++++ Fragmento para leer ++++

Con unas audiencias estables en la noche de los lunes, pero lejos del bombazo que debería ser, terminaré de ver los trece episodios de esta primera temporada. Si al final es renovada, me lo pensaré a la hora de seguir con esta ficción, a menos que en los capítulos que quedan  los productores decidan volver a meter la mano en el barro para cambiar algunas cosas. Otra vez.

martes, 18 de octubre de 2011

Amanda se llamaba la bicha

La venganza no entraba en mis planes para esta temporada. Con la cantidad ingente de nuevos títulos que ver, había que hacer criba a discreción y, entre las que se fueron al hoyo de forma prematura estaba Revenge (ABC). Sin  embargo, los buenos comentarios y el entusiasmo con el que la recibieron algunos, me hicieron repensármelo y darle una oportunidad a esta historia de ricachos situada en la no menos rica zona de los Hamptons en la coste este de Estados Unidos. Y menos mal que no dejé que pasaran demasiados capítulos para empezar a verla porque, de lo contrario, estoy segura de que la serie se hubiera cobrado una 'vendetta' mucho peor conmigo enganchándome hasta límites insospechados y arruinándome el orden de episodios de otras ficciones que llevo en estos momentos.

++++

> _Tarea a realizar_: Continúa el texto sobre la serie Revenge a partir del punto en que se detiene. Las entradas no tienen ningún papel en esto.

++++ Entradas proporcionadas ++++

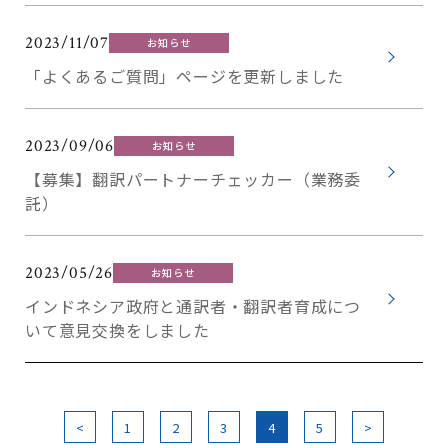
2023/11/07
お知らせ
「よくあるご質問」ページを更新しました
2023/09/06
お知らせ
【募集】翻訳パートナーチェッカー（業務委
託）
2023/05/26
お知らせ
インドネシア政府と通訳者・翻訳者育成につ
いて意見交換をしました
<
1
2
3
4
5
>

++++

> _Resultado de la tarea_:
Oh sí, porque Revenge, como todo buen culebrón, es una droga dura para quien lo prueba. Ya no digo si una tiene inclinación por este tipo de relatos enrevesados donde se pone a prueba el límite de las emociones y se espera cual águila el siguiente giro rocambolesco de la trama. El drama revelación de la noche de los miércoles bebe directamente del agua sucia de las mejores sagas familiares y sus personajes repletos de motivos oscuros que llenaron de entretenimiento horas y horas de televisión hace 30 años. TNT resucitará Dallas el próximo verano, pero Revenge  aspira en serio a ocupar el trono de culebrón en el prime time del nuevo milenio. Este año también pulula Ringer en esta lucha de perras, pero la caniche de The CW ha entendido que es mejor dedicarse a la comedia, en lugar de codearse con rottweilers mordedoras. Y no lo hace mal en su nuevo cometido.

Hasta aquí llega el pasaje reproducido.